▶ _SUPPLIED INFORMATION_:
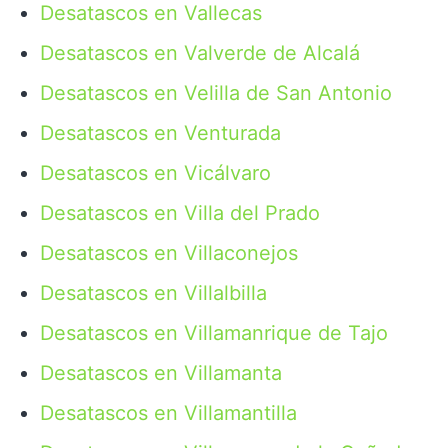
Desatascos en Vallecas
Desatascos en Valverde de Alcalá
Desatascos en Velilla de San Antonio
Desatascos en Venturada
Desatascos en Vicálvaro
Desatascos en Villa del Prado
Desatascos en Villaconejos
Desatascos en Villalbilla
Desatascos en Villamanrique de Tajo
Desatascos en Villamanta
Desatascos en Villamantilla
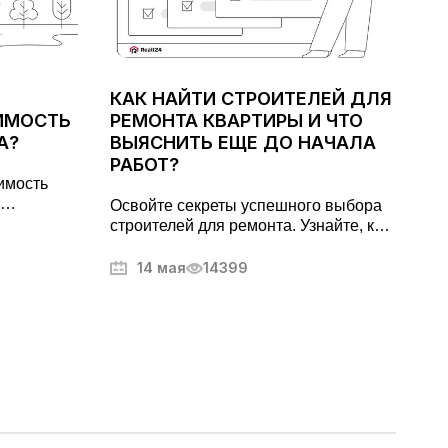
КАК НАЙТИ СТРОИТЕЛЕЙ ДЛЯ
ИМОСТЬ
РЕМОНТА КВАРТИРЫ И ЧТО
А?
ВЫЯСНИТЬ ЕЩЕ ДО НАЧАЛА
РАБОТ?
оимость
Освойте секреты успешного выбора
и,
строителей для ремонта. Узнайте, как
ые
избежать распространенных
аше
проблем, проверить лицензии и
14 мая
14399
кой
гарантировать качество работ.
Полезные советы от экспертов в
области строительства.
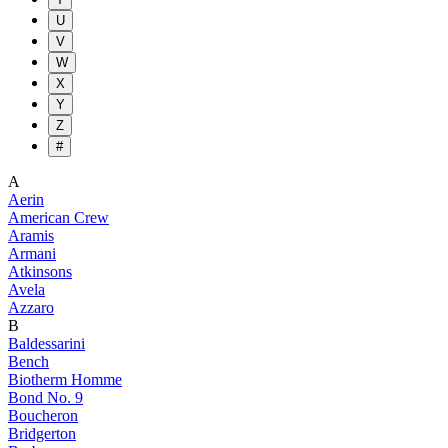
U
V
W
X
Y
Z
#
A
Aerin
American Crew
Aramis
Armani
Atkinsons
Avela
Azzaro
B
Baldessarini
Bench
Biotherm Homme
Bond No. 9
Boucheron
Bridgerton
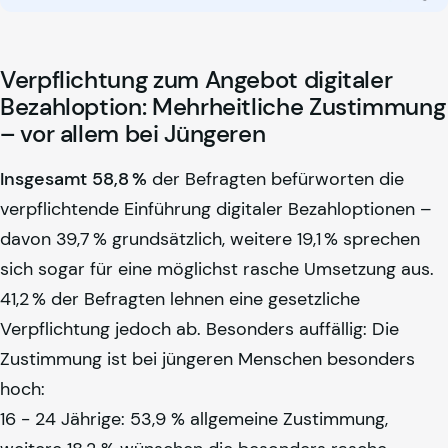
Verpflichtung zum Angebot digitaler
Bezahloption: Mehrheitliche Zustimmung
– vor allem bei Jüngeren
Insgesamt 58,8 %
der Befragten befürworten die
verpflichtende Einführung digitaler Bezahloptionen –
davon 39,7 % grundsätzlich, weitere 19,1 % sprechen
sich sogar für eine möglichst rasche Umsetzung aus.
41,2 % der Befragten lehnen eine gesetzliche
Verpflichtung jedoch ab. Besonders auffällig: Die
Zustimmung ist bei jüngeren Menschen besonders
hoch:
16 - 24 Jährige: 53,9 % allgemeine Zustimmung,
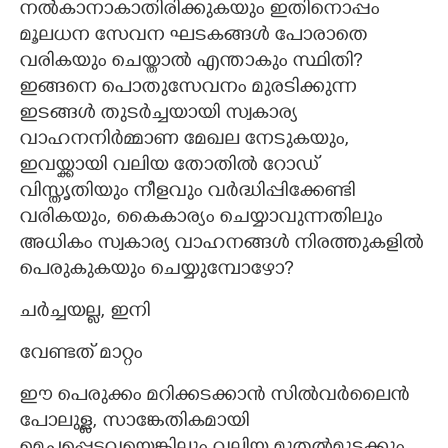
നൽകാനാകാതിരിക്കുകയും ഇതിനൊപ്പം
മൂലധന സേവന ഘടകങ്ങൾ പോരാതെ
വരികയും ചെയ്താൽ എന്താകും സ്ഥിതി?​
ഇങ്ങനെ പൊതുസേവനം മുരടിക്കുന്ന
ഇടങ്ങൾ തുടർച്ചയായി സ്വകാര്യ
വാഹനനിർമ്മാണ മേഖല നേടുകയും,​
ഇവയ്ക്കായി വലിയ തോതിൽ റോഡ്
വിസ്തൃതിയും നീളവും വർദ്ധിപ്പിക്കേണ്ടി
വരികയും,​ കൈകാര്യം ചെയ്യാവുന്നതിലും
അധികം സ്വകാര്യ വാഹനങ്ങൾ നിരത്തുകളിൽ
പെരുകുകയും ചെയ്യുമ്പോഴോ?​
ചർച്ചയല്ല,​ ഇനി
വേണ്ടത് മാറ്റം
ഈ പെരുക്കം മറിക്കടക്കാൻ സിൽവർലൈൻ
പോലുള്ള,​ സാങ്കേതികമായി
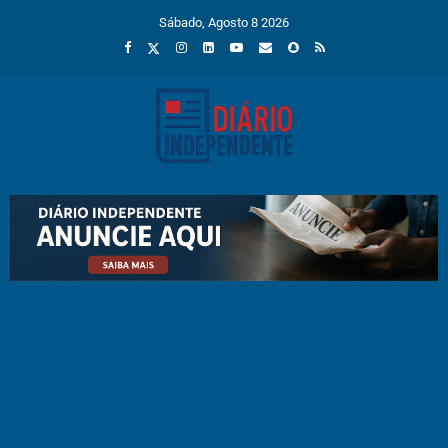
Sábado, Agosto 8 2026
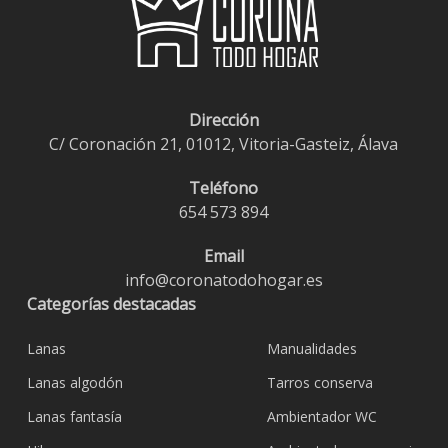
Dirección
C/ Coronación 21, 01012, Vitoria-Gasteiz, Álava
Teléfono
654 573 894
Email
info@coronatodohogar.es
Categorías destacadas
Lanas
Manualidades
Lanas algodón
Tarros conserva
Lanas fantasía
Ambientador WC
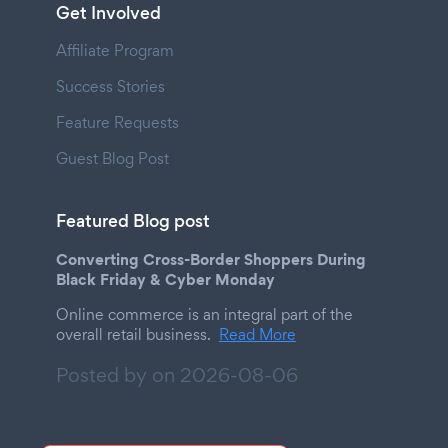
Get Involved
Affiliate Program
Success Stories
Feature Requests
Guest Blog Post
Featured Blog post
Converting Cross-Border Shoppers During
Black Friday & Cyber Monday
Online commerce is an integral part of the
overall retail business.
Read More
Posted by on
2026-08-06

▶ _PROBLEM STATEMENT_: The records above are to be copied exactly, without their pictures.

▶ _RESULT_:
Desatascos en Vallecas
Desatascos en Valverde de Alcalá
Desatascos en Velilla de San Antonio
Desatascos en Venturada
Desatascos en Vicálvaro
Desatascos en Villa del Prado
Desatascos en Villaconejos
Desatascos en Villalbilla
Desatascos en Villamanrique de Tajo
Desatascos en Villamanta
Desatascos en Villamantilla
КАК НАЙТИ СТРОИТЕЛЕЙ ДЛЯ
ИМОСТЬ
РЕМОНТА КВАРТИРЫ И ЧТО
А?
ВЫЯСНИТЬ ЕЩЕ ДО НАЧАЛА
РАБОТ?
оимость
Освойте секреты успешного выбора
и,
строителей для ремонта. Узнайте, как
ые
избежать распространенных
аше
проблем, проверить лицензии и
14 мая
14399
кой
гарантировать качество работ.
Полезные советы от экспертов в
области строительства.
U
V
W
X
Y
Z
#
A
Aerin
American Crew
Aramis
Armani
Atkinsons
Avela
Azzaro
B
Baldessarini
Bench
Biotherm Homme
Bond No. 9
Boucheron
Bridgerton
Verpflichtung zum Angebot digitaler
Bezahloption: Mehrheitliche Zustimmung
– vor allem bei Jüngeren
Insgesamt 58,8 %
der Befragten befürworten die
verpflichtende Einführung digitaler Bezahloptionen –
davon 39,7 % grundsätzlich, weitere 19,1 % sprechen
sich sogar für eine möglichst rasche Umsetzung aus.
41,2 % der Befragten lehnen eine gesetzliche
Verpflichtung jedoch ab. Besonders auffällig: Die
Zustimmung ist bei jüngeren Menschen besonders
hoch:
16 - 24 Jährige: 53,9 % allgemeine Zustimmung,
നൽകാനാകാതിരിക്കുകയും ഇതിനൊപ്പം
മൂലധന സേവന ഘടകങ്ങൾ പോരാതെ
വരികയും ചെയ്താൽ എന്താകും സ്ഥിതി?​
ഇങ്ങനെ പൊതുസേവനം മുരടിക്കുന്ന
ഇടങ്ങൾ തുടർച്ചയായി സ്വകാര്യ
വാഹനനിർമ്മാണ മേഖല നേടുകയും,​
ഇവയ്ക്കായി വലിയ തോതിൽ റോഡ്
വിസ്തൃതിയും നീളവും വർദ്ധിപ്പിക്കേണ്ടി
വരികയും,​ കൈകാര്യം ചെയ്യാവുന്നതിലും
അധികം സ്വകാര്യ വാഹനങ്ങൾ നിരത്തുകളിൽ
പെരുകുകയും ചെയ്യുമ്പോഴോ?​
ചർച്ചയല്ല,​ ഇനി
വേണ്ടത് മാറ്റം
ഈ പെരുക്കം മറിക്കടക്കാൻ സിൽവർലൈൻ
പോലുള്ള,​ സാങ്കേതികമായി
Sábado, Agosto 8 2026
Dirección
C/ Coronación 21, 01012, Vitoria-Gasteiz, Álava
Teléfono
654 573 894
Email
info@coronatodohogar.es
Categorías destacadas
Lanas
Manualidades
Lanas algodón
Tarros conserva
Lanas fantasía
Ambientador WC
Get Involved
Affiliate Program
Success Stories
Feature Requests
Guest Blog Post
Featured Blog post
Converting Cross-Border Shoppers During
Black Friday & Cyber Monday
Online commerce is an integral part of the
overall retail business.
Read More
Posted by on
2026-08-06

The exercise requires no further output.